Goal: Retype every one of the following lines verbatim, keeping each field name, value, and the original line order unchanged.

Dataset entries:
· · · · ·

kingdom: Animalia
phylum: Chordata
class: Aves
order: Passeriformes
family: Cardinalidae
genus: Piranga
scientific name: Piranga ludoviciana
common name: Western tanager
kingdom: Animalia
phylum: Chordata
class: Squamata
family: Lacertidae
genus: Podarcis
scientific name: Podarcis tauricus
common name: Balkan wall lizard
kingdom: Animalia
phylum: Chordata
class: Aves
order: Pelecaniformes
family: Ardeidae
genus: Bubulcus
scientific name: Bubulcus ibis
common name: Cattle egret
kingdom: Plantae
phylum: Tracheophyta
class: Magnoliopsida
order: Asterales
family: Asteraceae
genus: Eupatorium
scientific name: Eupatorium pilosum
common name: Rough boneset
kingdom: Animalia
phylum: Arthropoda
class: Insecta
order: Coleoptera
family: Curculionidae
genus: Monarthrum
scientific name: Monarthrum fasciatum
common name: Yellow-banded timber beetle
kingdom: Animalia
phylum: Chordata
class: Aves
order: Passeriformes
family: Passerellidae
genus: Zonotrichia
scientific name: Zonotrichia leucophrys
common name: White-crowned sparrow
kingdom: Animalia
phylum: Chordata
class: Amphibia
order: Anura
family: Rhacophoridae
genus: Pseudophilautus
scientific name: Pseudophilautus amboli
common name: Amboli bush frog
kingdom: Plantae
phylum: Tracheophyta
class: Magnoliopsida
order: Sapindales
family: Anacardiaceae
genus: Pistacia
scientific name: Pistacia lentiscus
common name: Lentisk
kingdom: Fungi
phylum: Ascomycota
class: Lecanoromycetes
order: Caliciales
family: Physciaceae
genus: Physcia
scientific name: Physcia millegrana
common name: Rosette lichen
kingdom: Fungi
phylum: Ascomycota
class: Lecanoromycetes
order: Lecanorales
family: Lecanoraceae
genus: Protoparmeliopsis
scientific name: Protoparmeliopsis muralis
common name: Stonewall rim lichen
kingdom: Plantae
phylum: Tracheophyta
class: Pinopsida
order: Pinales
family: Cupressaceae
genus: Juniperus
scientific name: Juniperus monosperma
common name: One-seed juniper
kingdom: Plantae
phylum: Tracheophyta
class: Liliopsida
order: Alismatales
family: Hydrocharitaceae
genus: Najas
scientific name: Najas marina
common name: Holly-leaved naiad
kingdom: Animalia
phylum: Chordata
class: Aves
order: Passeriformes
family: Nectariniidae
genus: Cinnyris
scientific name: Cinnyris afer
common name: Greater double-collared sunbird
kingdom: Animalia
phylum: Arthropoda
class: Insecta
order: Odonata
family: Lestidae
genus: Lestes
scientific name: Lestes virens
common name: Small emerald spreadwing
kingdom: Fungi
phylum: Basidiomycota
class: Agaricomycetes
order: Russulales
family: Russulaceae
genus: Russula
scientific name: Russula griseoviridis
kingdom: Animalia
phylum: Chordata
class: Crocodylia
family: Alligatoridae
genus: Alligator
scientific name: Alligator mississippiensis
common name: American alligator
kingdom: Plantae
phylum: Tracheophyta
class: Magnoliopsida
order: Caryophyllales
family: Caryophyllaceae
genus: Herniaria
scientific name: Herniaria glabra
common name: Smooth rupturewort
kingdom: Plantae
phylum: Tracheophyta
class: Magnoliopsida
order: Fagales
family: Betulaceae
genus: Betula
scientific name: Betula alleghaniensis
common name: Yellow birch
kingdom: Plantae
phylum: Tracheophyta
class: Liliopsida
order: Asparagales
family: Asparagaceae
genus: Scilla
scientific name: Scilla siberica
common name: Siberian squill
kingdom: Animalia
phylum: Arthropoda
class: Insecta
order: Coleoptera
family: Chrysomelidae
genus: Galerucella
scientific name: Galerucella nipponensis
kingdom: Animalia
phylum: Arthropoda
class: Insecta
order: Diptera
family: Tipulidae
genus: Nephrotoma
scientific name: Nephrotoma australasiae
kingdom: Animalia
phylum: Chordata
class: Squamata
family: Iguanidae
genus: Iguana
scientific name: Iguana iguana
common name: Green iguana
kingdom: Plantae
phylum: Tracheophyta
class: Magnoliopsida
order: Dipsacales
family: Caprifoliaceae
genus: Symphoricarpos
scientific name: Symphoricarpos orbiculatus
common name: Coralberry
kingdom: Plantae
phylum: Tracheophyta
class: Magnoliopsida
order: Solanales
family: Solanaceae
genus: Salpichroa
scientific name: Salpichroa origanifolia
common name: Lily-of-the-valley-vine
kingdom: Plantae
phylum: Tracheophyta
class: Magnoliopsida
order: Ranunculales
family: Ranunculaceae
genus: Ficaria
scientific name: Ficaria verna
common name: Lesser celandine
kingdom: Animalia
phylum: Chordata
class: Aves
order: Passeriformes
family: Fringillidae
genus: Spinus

· · · · ·

Correct answer:
kingdom: Animalia
phylum: Chordata
class: Aves
order: Passeriformes
family: Cardinalidae
genus: Piranga
scientific name: Piranga ludoviciana
common name: Western tanager
kingdom: Animalia
phylum: Chordata
class: Squamata
family: Lacertidae
genus: Podarcis
scientific name: Podarcis tauricus
common name: Balkan wall lizard
kingdom: Animalia
phylum: Chordata
class: Aves
order: Pelecaniformes
family: Ardeidae
genus: Bubulcus
scientific name: Bubulcus ibis
common name: Cattle egret
kingdom: Plantae
phylum: Tracheophyta
class: Magnoliopsida
order: Asterales
family: Asteraceae
genus: Eupatorium
scientific name: Eupatorium pilosum
common name: Rough boneset
kingdom: Animalia
phylum: Arthropoda
class: Insecta
order: Coleoptera
family: Curculionidae
genus: Monarthrum
scientific name: Monarthrum fasciatum
common name: Yellow-banded timber beetle
kingdom: Animalia
phylum: Chordata
class: Aves
order: Passeriformes
family: Passerellidae
genus: Zonotrichia
scientific name: Zonotrichia leucophrys
common name: White-crowned sparrow
kingdom: Animalia
phylum: Chordata
class: Amphibia
order: Anura
family: Rhacophoridae
genus: Pseudophilautus
scientific name: Pseudophilautus amboli
common name: Amboli bush frog
kingdom: Plantae
phylum: Tracheophyta
class: Magnoliopsida
order: Sapindales
family: Anacardiaceae
genus: Pistacia
scientific name: Pistacia lentiscus
common name: Lentisk
kingdom: Fungi
phylum: Ascomycota
class: Lecanoromycetes
order: Caliciales
family: Physciaceae
genus: Physcia
scientific name: Physcia millegrana
common name: Rosette lichen
kingdom: Fungi
phylum: Ascomycota
class: Lecanoromycetes
order: Lecanorales
family: Lecanoraceae
genus: Protoparmeliopsis
scientific name: Protoparmeliopsis muralis
common name: Stonewall rim lichen
kingdom: Plantae
phylum: Tracheophyta
class: Pinopsida
order: Pinales
family: Cupressaceae
genus: Juniperus
scientific name: Juniperus monosperma
common name: One-seed juniper
kingdom: Plantae
phylum: Tracheophyta
class: Liliopsida
order: Alismatales
family: Hydrocharitaceae
genus: Najas
scientific name: Najas marina
common name: Holly-leaved naiad
kingdom: Animalia
phylum: Chordata
class: Aves
order: Passeriformes
family: Nectariniidae
genus: Cinnyris
scientific name: Cinnyris afer
common name: Greater double-collared sunbird
kingdom: Animalia
phylum: Arthropoda
class: Insecta
order: Odonata
family: Lestidae
genus: Lestes
scientific name: Lestes virens
common name: Small emerald spreadwing
kingdom: Fungi
phylum: Basidiomycota
class: Agaricomycetes
order: Russulales
family: Russulaceae
genus: Russula
scientific name: Russula griseoviridis
kingdom: Animalia
phylum: Chordata
class: Crocodylia
family: Alligatoridae
genus: Alligator
scientific name: Alligator mississippiensis
common name: American alligator
kingdom: Plantae
phylum: Tracheophyta
class: Magnoliopsida
order: Caryophyllales
family: Caryophyllaceae
genus: Herniaria
scientific name: Herniaria glabra
common name: Smooth rupturewort
kingdom: Plantae
phylum: Tracheophyta
class: Magnoliopsida
order: Fagales
family: Betulaceae
genus: Betula
scientific name: Betula alleghaniensis
common name: Yellow birch
kingdom: Plantae
phylum: Tracheophyta
class: Liliopsida
order: Asparagales
family: Asparagaceae
genus: Scilla
scientific name: Scilla siberica
common name: Siberian squill
kingdom: Animalia
phylum: Arthropoda
class: Insecta
order: Coleoptera
family: Chrysomelidae
genus: Galerucella
scientific name: Galerucella nipponensis
kingdom: Animalia
phylum: Arthropoda
class: Insecta
order: Diptera
family: Tipulidae
genus: Nephrotoma
scientific name: Nephrotoma australasiae
kingdom: Animalia
phylum: Chordata
class: Squamata
family: Iguanidae
genus: Iguana
scientific name: Iguana iguana
common name: Green iguana
kingdom: Plantae
phylum: Tracheophyta
class: Magnoliopsida
order: Dipsacales
family: Caprifoliaceae
genus: Symphoricarpos
scientific name: Symphoricarpos orbiculatus
common name: Coralberry
kingdom: Plantae
phylum: Tracheophyta
class: Magnoliopsida
order: Solanales
family: Solanaceae
genus: Salpichroa
scientific name: Salpichroa origanifolia
common name: Lily-of-the-valley-vine
kingdom: Plantae
phylum: Tracheophyta
class: Magnoliopsida
order: Ranunculales
family: Ranunculaceae
genus: Ficaria
scientific name: Ficaria verna
common name: Lesser celandine
kingdom: Animalia
phylum: Chordata
class: Aves
order: Passeriformes
family: Fringillidae
genus: Spinus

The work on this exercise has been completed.